Traditionally, here in the West, we believe we know what is going on when we “understand” something about it. Now we must ask, how do we create understanding? The short, traditional answer is mind. We have assumed that mind can commune with the foundation of our perceptions, and that the foundation of our perceptions is being. Tuning into being allows us to understand.

While being does have a long and varied philosophical history, over the centuries, it has taken on a certain identity of structure and order, an order that is mirrored by human understanding. This so-called “understanding” has been limited, largely, to mind and mind has been narrowed to intellect, and intellect is thought to be ruled best by “rational capacity” or by the principles that constitute Logic, the science of correct thinking.

Over the centuries, philosophy, which has the demonstrated potential to be much wider than “rational inquiry” has become restricted to it.

This project challenges this fundamental assumption about being and understanding.

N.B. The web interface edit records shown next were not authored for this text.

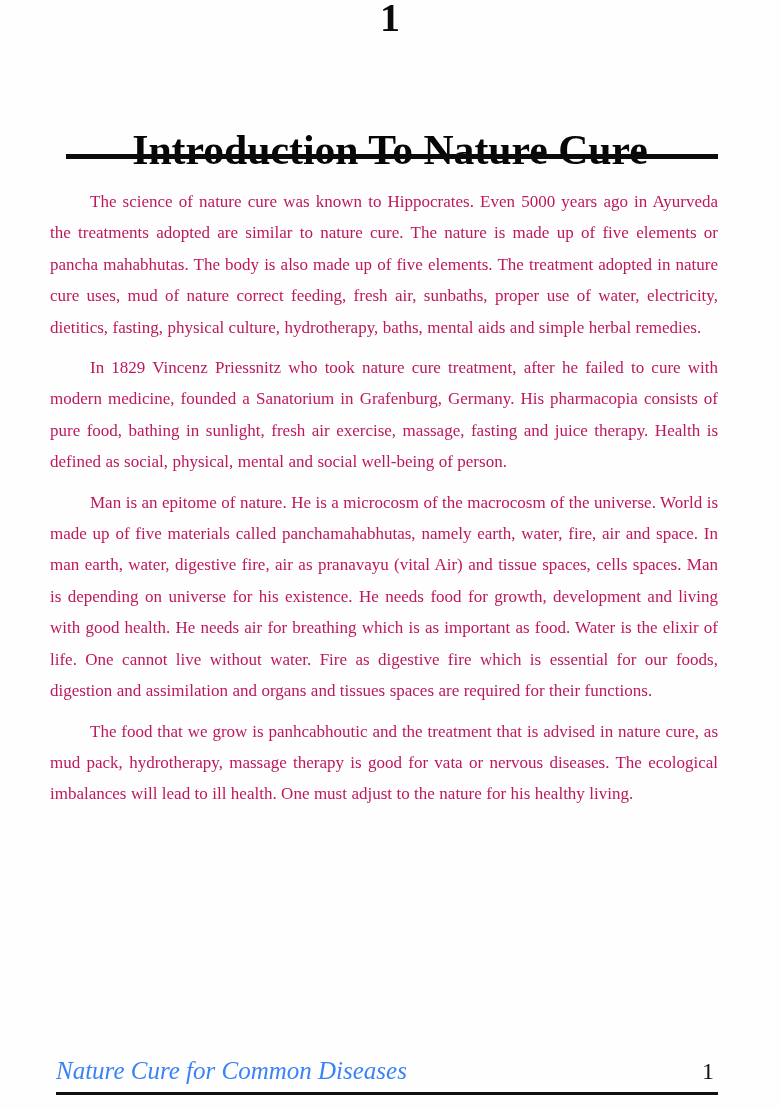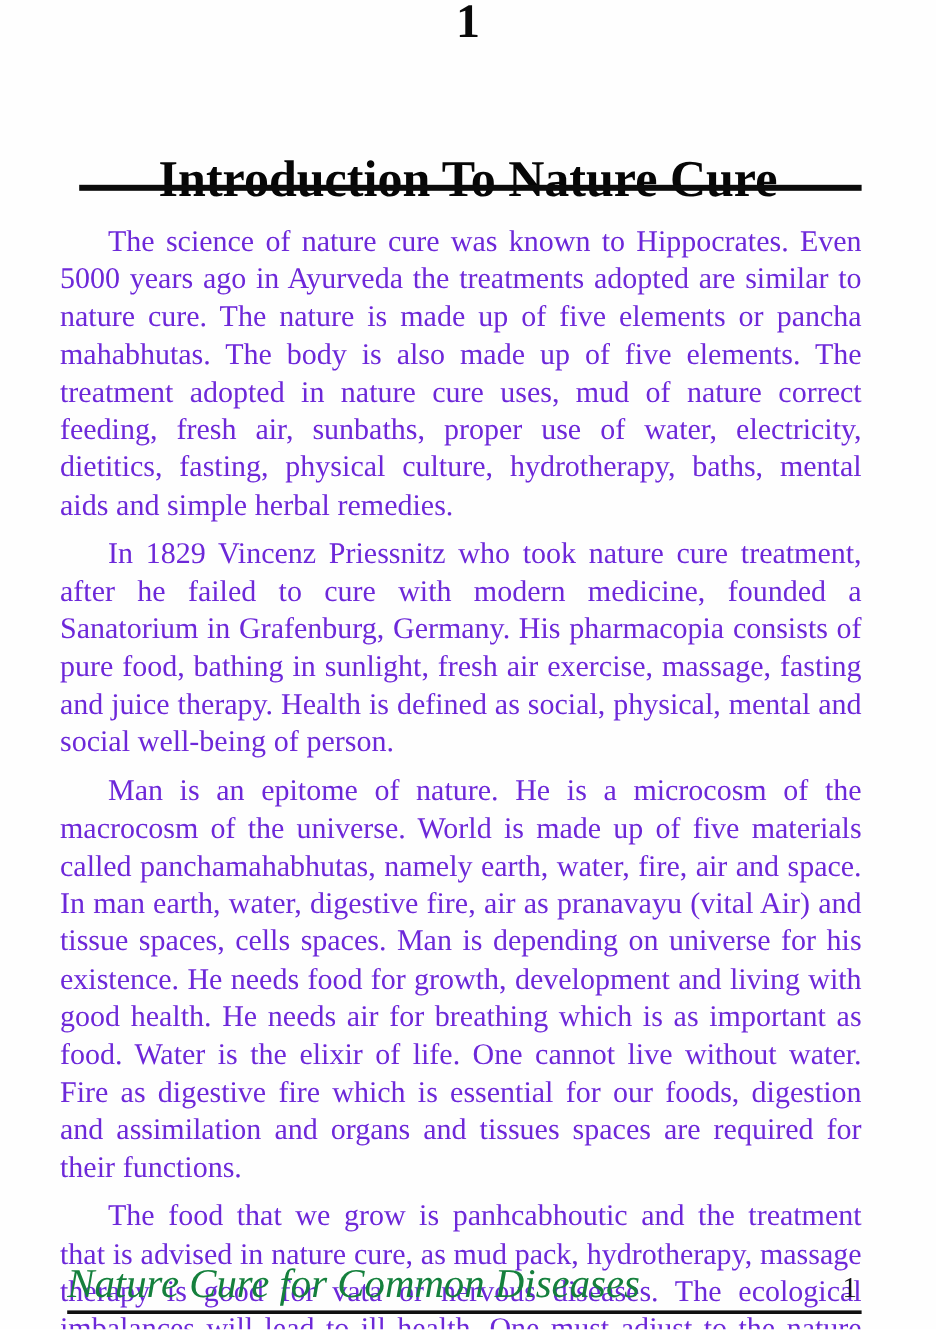--- a/index.html
+++ b/index.html
@@ -67,24 +67,24 @@
   .body-block {
     position: absolute;
     top: 186px;
     left: 50px;
     width: 668px;
   }
   .para {
     margin: 0 0 9px 0;
     text-align: justify;
     text-justify: inter-word;
-    font-size: 25px;
+    font-size: 17px;
     line-height: 31.4px;
     text-indent: 40px;
-    color: #6d28d9;
+    color: #be185d;
     word-spacing: 0.2px;
     hyphens: none;
   }
   .para:last-child {
     margin-bottom: 0;
   }
 
   
   .footer {
     position: absolute;
@@ -95,23 +95,23 @@
   }
   .footer-inner {
     display: flex;
     align-items: baseline;
     justify-content: space-between;
     width: 100%;
   }
   .footer-title {
     font-family: "Liberation Serif", "DejaVu Serif", serif;
     font-style: italic;
-    font-size: 34px;
+    font-size: 25px;
     line-height: 30px;
-    color: #15803d;
+    color: #3b82f6;
     white-space: nowrap;
   }
   .footer-page {
     font-family: "Liberation Serif", "DejaVu Serif", serif;
     font-size: 24px;
     line-height: 30px;
     color: #121212;
     padding-right: 4px;
   }
   .footer-rule {

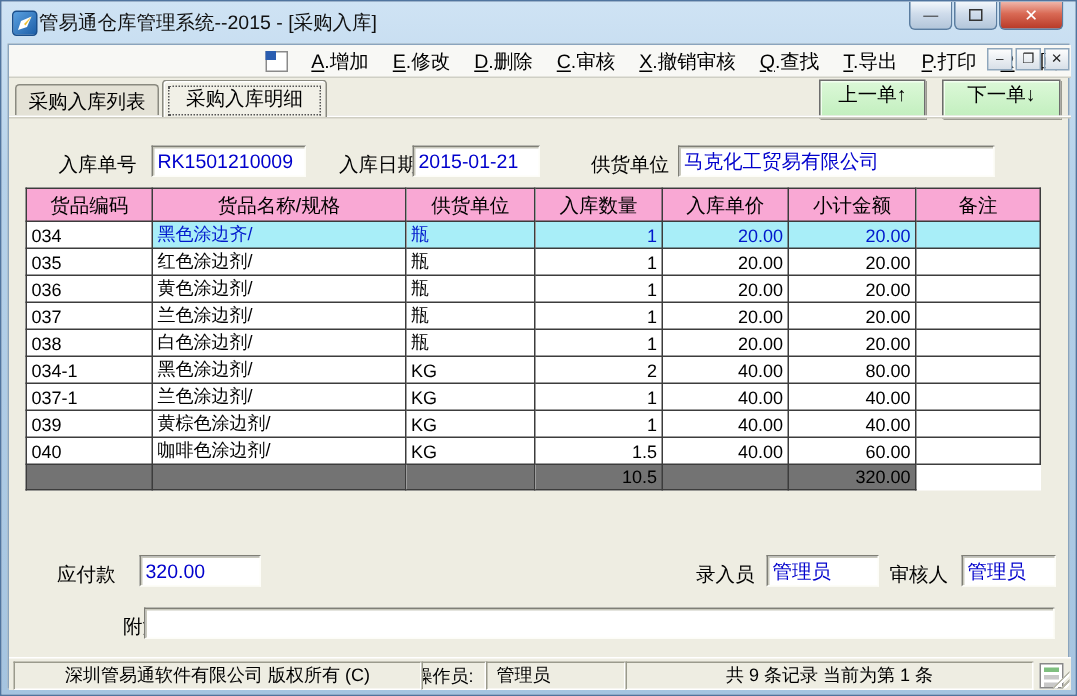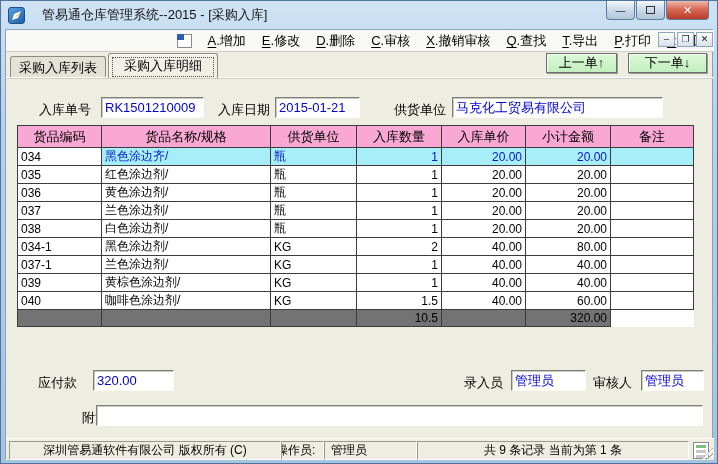--- a/index.html
+++ b/index.html
@@ -12,21 +12,21 @@
     border:1px solid #50749e;
   }
 
   
   .titlebar { position:absolute; left:0; top:0; width:100%; height:28px;
     display:flex; align-items:center; padding-left:7px; }
   .title-icon { width:17px; height:17px; border-radius:3px; flex:0 0 auto;
     background:linear-gradient(135deg,#5aa0e0,#1d5fa8); border:1px solid #1a4f8c;
     display:flex; align-items:center; justify-content:center; }
   .title-icon svg { display:block; }
-  .title-text { margin-left:17px; font-size:13px; color:#111; white-space:nowrap; }
+  .title-text { margin-left:1px; font-size:13px; color:#111; white-space:nowrap; }
   .win-controls { position:absolute; top:0; right:8px; display:flex; }
   .wc-btn { width:29px; height:19px; border:1px solid #5b7da0; border-top:none;
     border-radius:0 0 4px 4px; margin-left:1px;
     background:linear-gradient(#f4f8fc,#cfdceb 45%,#b3c6da);
     display:flex; align-items:center; justify-content:center;
     font-size:10px; color:#333; cursor:default; }
   .wc-btn.close { width:43px; background:linear-gradient(#f0b8ac,#d96a55 45%,#b83a28);
     color:#fff; font-weight:bold; font-size:11px; }
   .wc-glyph-max { width:9px; height:8px; border:1px solid #333; background:transparent; }
 
@@ -53,21 +53,21 @@
     border:1px solid #8a8a80; border-bottom:none; border-radius:3px 3px 0 0; color:#000; }
   .tab.inactive { left:9px; top:55px; width:96px; height:21px; line-height:21px;
     background:#e4e2d6; }
   .tab.active { left:107px; top:52px; width:110px; height:25px; line-height:23px;
     background:#f1f0e7; box-shadow:inset 1px 1px 0 #fff; z-index:3; }
   .tab.active .focus-dots { position:absolute; left:3px; top:3px; right:3px; bottom:1px;
     border:1px dotted #555; }
   .tab-baseline { position:absolute; left:5px; top:76px; width:708px; height:2px;
     border-top:1px solid #fff; background:#cfcec2; z-index:1; }
 
-  .nav-btn { position:absolute; top:52px; height:20px; font-size:13px; color:#000;
+  .nav-btn { position:absolute; top:52px; height:26px; font-size:13px; color:#000;
     background:linear-gradient(#dcf8d8,#c2efbe); border:1px solid #6d6d6d;
     box-shadow:inset 1px 1px 0 #f2fff0, 1px 1px 0 #9a9a90; text-align:center; cursor:default; }
   .nav-btn.prev { left:545px; width:71px; }
   .nav-btn.next { left:627px; width:79px; }
 
   
   .lbl { position:absolute; font-size:13px; color:#000; white-space:nowrap; }
   .field { position:absolute; height:21px; background:#fff; color:#0000cc;
     border:1px solid; border-color:#7f7f76 #fdfdf8 #fdfdf8 #7f7f76;
     box-shadow:inset 1px 1px 0 #c9c9bd; font-size:13px; padding:0 3px;
@@ -138,21 +138,21 @@
   <div class="tab-baseline"></div>
   <div id="tabs-host">
       <div class="tab inactive">采购入库列表</div>
       <div class="tab active">采购入库明细<span class="focus-dots"></span></div>
     </div>
   <div class="nav-btn prev">上一单↑</div>
   <div class="nav-btn next">下一单↓</div>
 
   <span class="lbl" style="left:38px; top:100px;">入库单号</span>
   <input class="field" style="left: 100px; top: 96px; width: 103px;" value="RK1501210009">
-  <span class="lbl" style="left:217px; top:100px;">入库日期</span>
+  <span class="lbl" style="left:225px; top:100px;">入库日期</span>
   <input class="field" style="left: 274px; top: 96px; width: 85px;" value="2015-01-21">
   <span class="lbl" style="left:393px; top:100px;">供货单位</span>
   <input class="field" style="left: 451px; top: 96px; width: 211px;" value="马克化工贸易有限公司">
 
   <table class="grid">
     <thead>
         <tr id="grid-head">
           <th style="width: 84px;">货品编码</th>
           <th style="width: 169px;">货品名称/规格</th>
           <th style="width: 86px;">供货单位</th>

Logic and rational thinking are incredibly useful, and this project does not attempt to denounce them as useless. However, it advocates the notion that rational thinking can be aided by leaving room for and by valuing that which is outside our rational understanding – the unknown, the mystery, the beyond – as is. Philosophy, even here in the West, historically has been informed by such a view, even though now it is considered quite questionable.

Leaving room for the “beyond intellectual understanding” involves respecting a sort of seeing that is not derived through rational inquiry and explanation. This seeing is not synonymous with understanding. Instead, it is more of allowing “not knowing” to be the basis of our existence. Within this project, being becomes something more than logical order, or rational structure. While it may carry them as possibilities, it itself is always already “beyond intellect”.

Impressions of our existence, of being, can be sensed outside of our intellect. These impressions, if we allow them, can then impact our intellectual endeavors. This project delivers impressions I received after studying philosophy of the body and language, impressions that lost their information when formulated into rational explanation.